Speaker of the Puerto Rico House of Representatives Carlos “Johnny” Méndez Nuñez and Rep. Víctor Parés Otero, who chairs the Government Committee in the lower chamber, have called the island’s 78 mayors to a briefing next week to outline a new legal framework that will allow municipalities — for the first time — to carry out power reconstruction and maintenance of streetlight poles.


The meeting is scheduled for this Thursday at 9:30 a.m. in the Leopoldo Figueroa Room on the first floor of the Capitol.


Méndez said legislative leaders have been working since December to create the necessary protocols and legal structure enabling local governments to help restore and maintain public lighting systems. Nearly nine years after Hurricane Maria struck in September 2017, many streets and neighborhoods across the island remain without functioning streetlights, he said.

“That legal framework is now ready, and the meeting is to present it,” Méndez said.


The new framework outlines the requirements and parameters for municipalities to replace and maintain streetlights using both state and federal funds already allocated for that work.

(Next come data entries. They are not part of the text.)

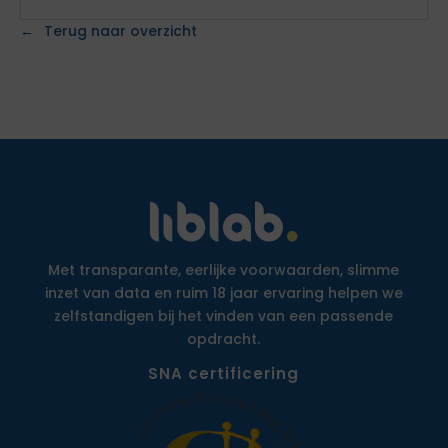
Terug naar overzicht
Met transparante, eerlijke voorwaarden, slimme
inzet van data en ruim 18 jaar ervaring helpen we
zelfstandigen bij het vinden van een passende
opdracht.
SNA certificering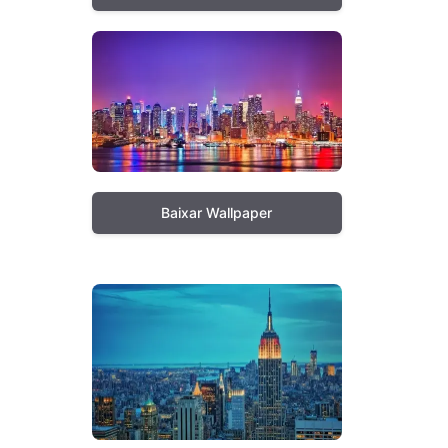
Baixar Wallpaper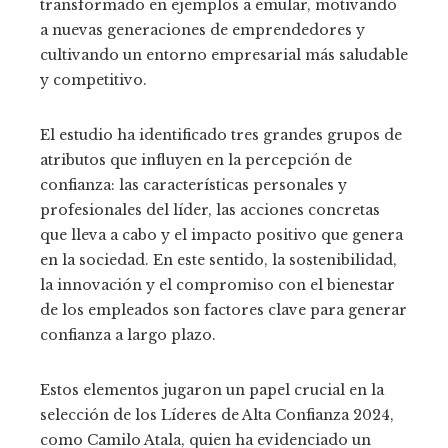
transformado en ejemplos a emular, motivando
a nuevas generaciones de emprendedores y
cultivando un entorno empresarial más saludable
y competitivo.
El estudio ha identificado tres grandes grupos de
atributos que influyen en la percepción de
confianza: las características personales y
profesionales del líder, las acciones concretas
que lleva a cabo y el impacto positivo que genera
en la sociedad. En este sentido, la sostenibilidad,
la innovación y el compromiso con el bienestar
de los empleados son factores clave para generar
confianza a largo plazo.
Estos elementos jugaron un papel crucial en la
selección de los Líderes de Alta Confianza 2024,
como Camilo Atala, quien ha evidenciado un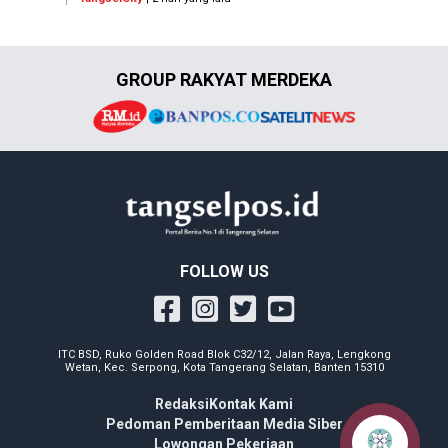
GROUP RAKYAT MERDEKA
FOLLOW US
ITC BSD, Ruko Golden Road Blok C32/12, Jalan Raya, Lengkong
Wetan, Kec. Serpong, Kota Tangerang Selatan, Banten 15310
Redaksi
Kontak Kami
Pedoman Pemberitaan Media Siber
Lowongan Pekerjaan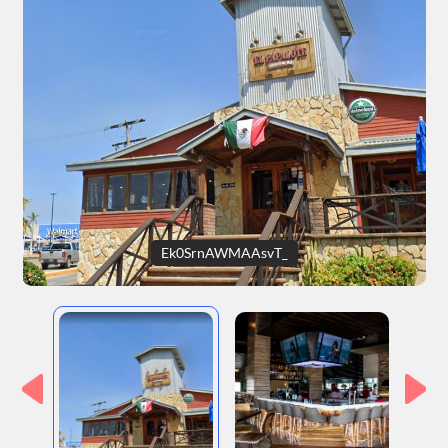
Ek0SrnAWMAAsvT_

During the briefing, officials will detail the obligations municipalities must meet and walk through the components of the new legal structure.


Citing multiple studies, Parés said Puerto Rico has an estimated half‑million streetlight poles, but LUMA Energy, the private operator of the island’s transmission and distribution system, has repaired fewer than half of them.


“Our streets, roads and communities are in the dark,” Parés said. “We cannot continue like this. That’s why, together with the House speaker, we requested the Energy Bureau’s study and the creation of a legal framework so that municipalities can take on this important work.”

On Jan. 27, the Puerto Rico Energy Bureau sent a letter to Méndez affirming that municipalities can legally undertake reconstruction and maintenance of streetlights and providing the applicable legal framework.


The move comes nearly six years after the Puerto Rico Electric Power Authority signed a services contract in June 2020 with LUMA, which also assumed responsibility for managing federal funds dedicated to replacing streetlights.